On pourra donc parler de systèmes cognitifs artificiels. Pour prendre l’exemple simple d’un robot moderne, dit autonome, un tel système se caractérise par un corps, des entrées sorties le mettant en relation avec le milieu, une unité centrale assurant la coordination d’ensemble[21].

Jane apparaîtrait ainsi comme un système robotisé lié à une masse vivante, organique, associant de manière inattendue nature et culture. Jane étant par ailleurs, il est difficile de ne pas y penser, le prénom de la compagne de Tarzan, lequel est l’être adaptable par excellence, une sorte de posthumain à sa façon.
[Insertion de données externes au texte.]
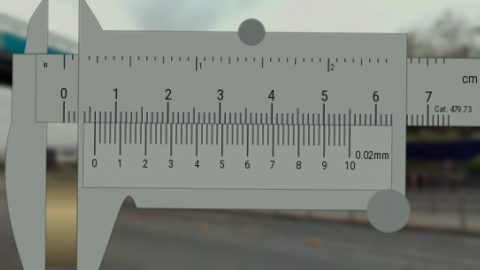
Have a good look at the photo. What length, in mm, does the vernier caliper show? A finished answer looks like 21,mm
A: 6.0,mm
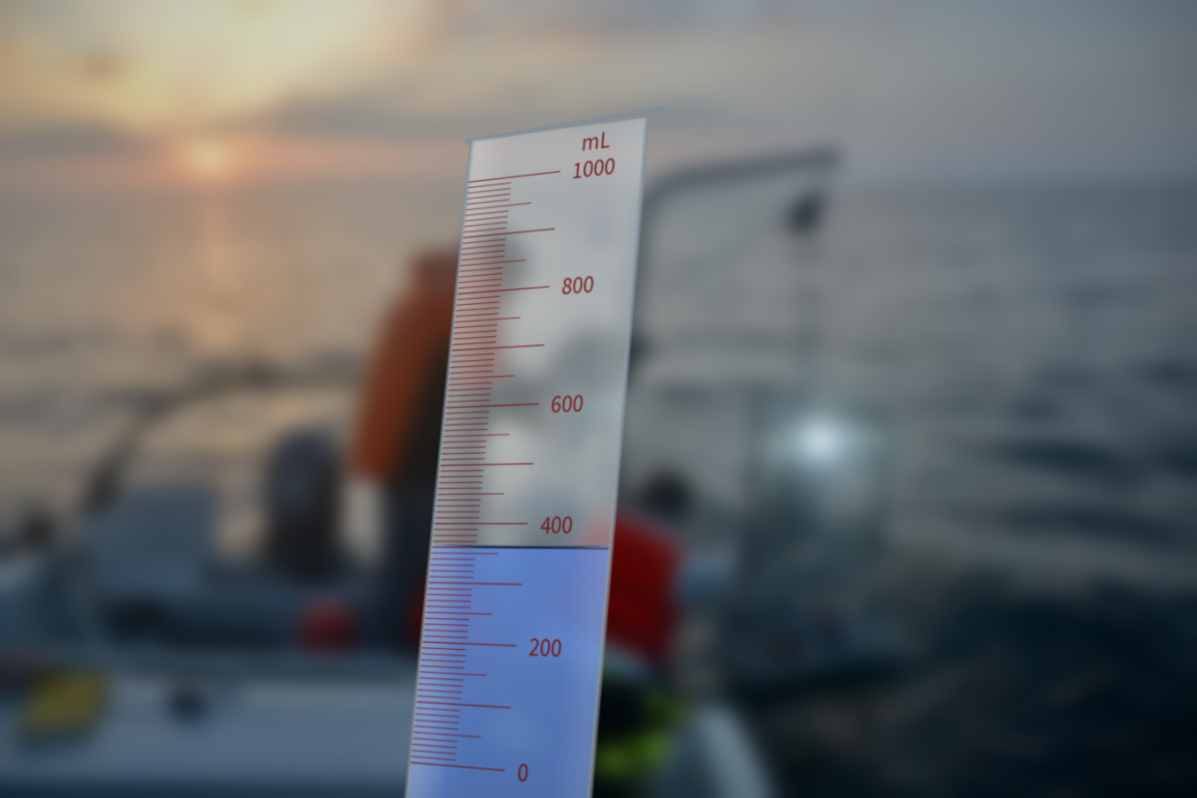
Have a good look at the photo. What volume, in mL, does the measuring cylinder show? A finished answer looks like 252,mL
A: 360,mL
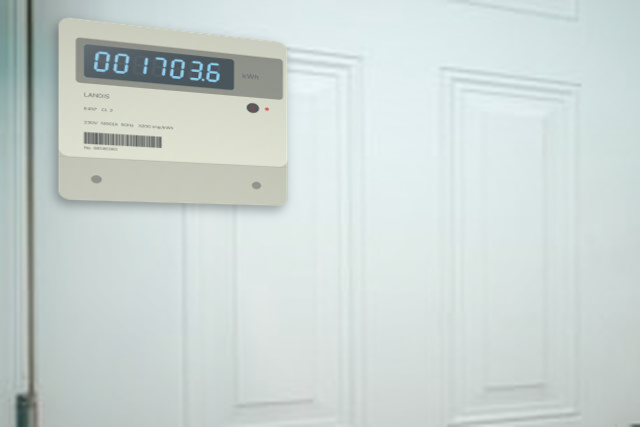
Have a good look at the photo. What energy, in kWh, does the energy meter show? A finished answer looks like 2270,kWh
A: 1703.6,kWh
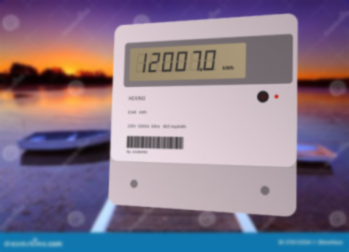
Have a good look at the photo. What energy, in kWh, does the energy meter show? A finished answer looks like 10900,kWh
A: 12007.0,kWh
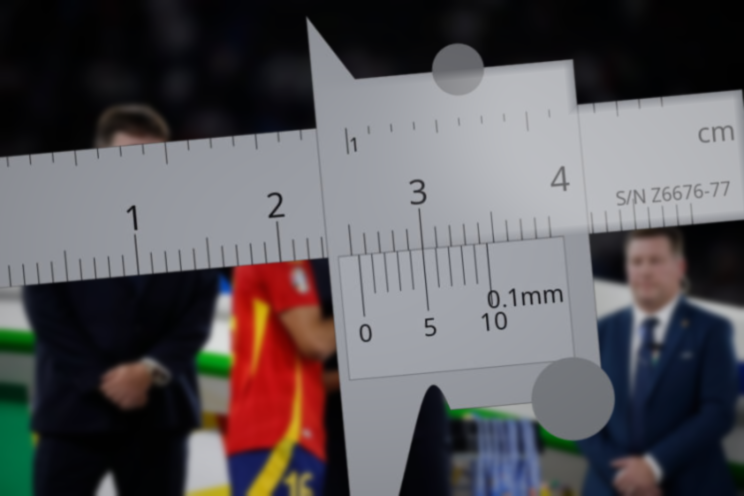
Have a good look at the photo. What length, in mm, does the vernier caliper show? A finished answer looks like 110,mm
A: 25.5,mm
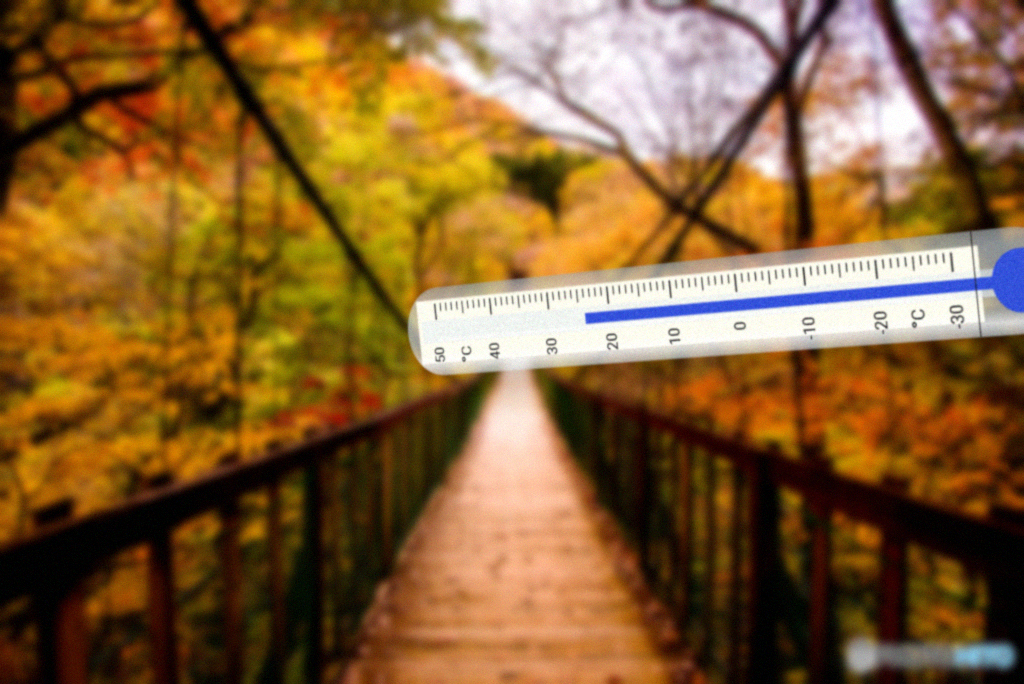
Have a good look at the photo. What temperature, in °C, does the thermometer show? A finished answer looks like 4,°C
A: 24,°C
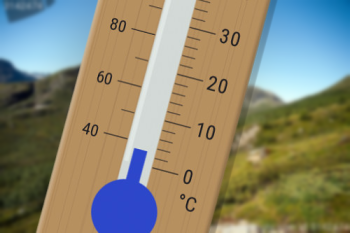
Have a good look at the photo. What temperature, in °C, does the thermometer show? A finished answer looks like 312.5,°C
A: 3,°C
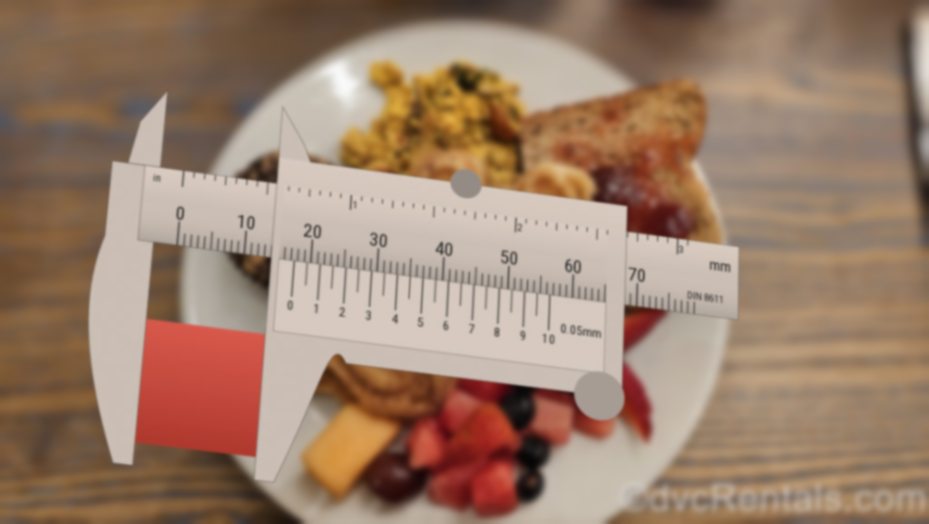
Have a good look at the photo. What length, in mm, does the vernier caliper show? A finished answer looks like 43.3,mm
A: 17.5,mm
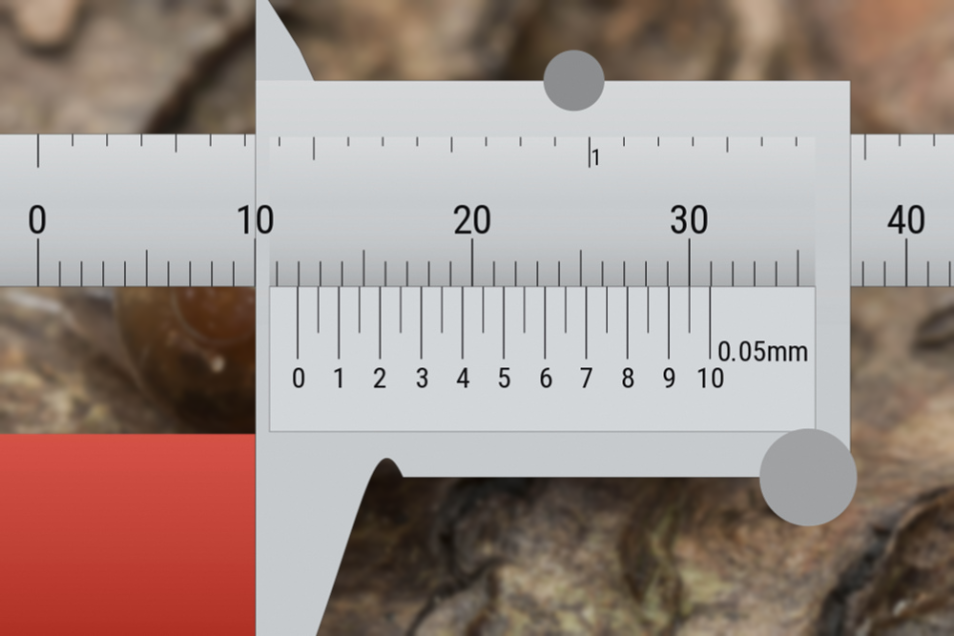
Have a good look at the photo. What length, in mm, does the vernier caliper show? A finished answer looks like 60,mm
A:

Dans le monde ultratechnologique de Suréquipée, la nature fait retour : au posthumain/cyborg, mécanique, le roman substitue un posthumain animal ; le posthumain se déploie ici par le retour vers la nature — indissociable de la culture, évidemment. Pour le dire à la manière de Bruno Latour : « [L]a notion même de culture est un artefact créé par notre mise entre parenthèses de la nature. Or, il n’y a pas plus de cultures — différentes ou universelles — qu’il n’y a de nature universelle[22]. » Le concept d’une « nature naturelle » relève en effet du fantasme. On voit cependant à quel point un tel sujet peut devenir délicat quand on examine certains aspects de la question, par exemple par rapport à la recherche biomédicale. Certains s’opposent radicalement à toute modification apportée à l’être humain par la recherche biomoléculaire et la génétique au nom de la nature que nous n’aurions pas le droit d’altérer, comme si une opération à coeur ouvert, par exemple, était naturelle. Comme si la médecine n’était pas, fondamentalement, culturelle. Évidemment se posent dans de tels cas des questions d’ordre éthique liées aux frontières de ce que nous aurons le droit — ou non — de faire. Or beaucoup de romans aujourd’hui, comme Suréquipée, interrogent de manière inattendue et parfois comique, grâce à la fiction, les craintes très actuelles dans le discours social liées au statut de l’espèce, et ce qui peut encore la définir, obligeant ainsi à réfléchir à ce qui relèverait de modifications culturelles d’une part et d’une (supposée ?) essence d’autre part.

La BlackJag pense-t-elle comme un sujet ? A-t-elle conscience d’elle-même ? La question reste ouverte. Suréquipée permet de tester, par le biais de l’imaginaire, les frontières de ce que la science peut concevoir : un travail génétique sur le vivant (pour le meilleur et pour le pire) dans le cadre d’un monde social et technologique de plus en plus en réseautage. La voiture ici pourrait correspondre à une projection des principes de « l’esprit étendu » proposés par Andy Clark et David J. Chalmers :

un externalisme actif, fondé sur le rôle actif de l’environnement dans la conduite des processus cognitifs. […] Nous pensons que l’action épistémique exige une extension du crédit épistémique. Si, quand nous sommes confrontés à une tâche, une partie du monde fonctionne comme un processus qui, s’il avait lieu dans notre tête, serait reconnu sans la moindre hésitation comme une partie du processus cognitif, alors cette partie du monde fait partie du processus cognitif[23].

Suréquipée, à sa manière, sans jamais appuyer un discours philosophique, impose une réflexion sur ce que signifie la pensée et son extension possible, au-delà de « l’hégémonie de la peau et du crâne[24] » humain.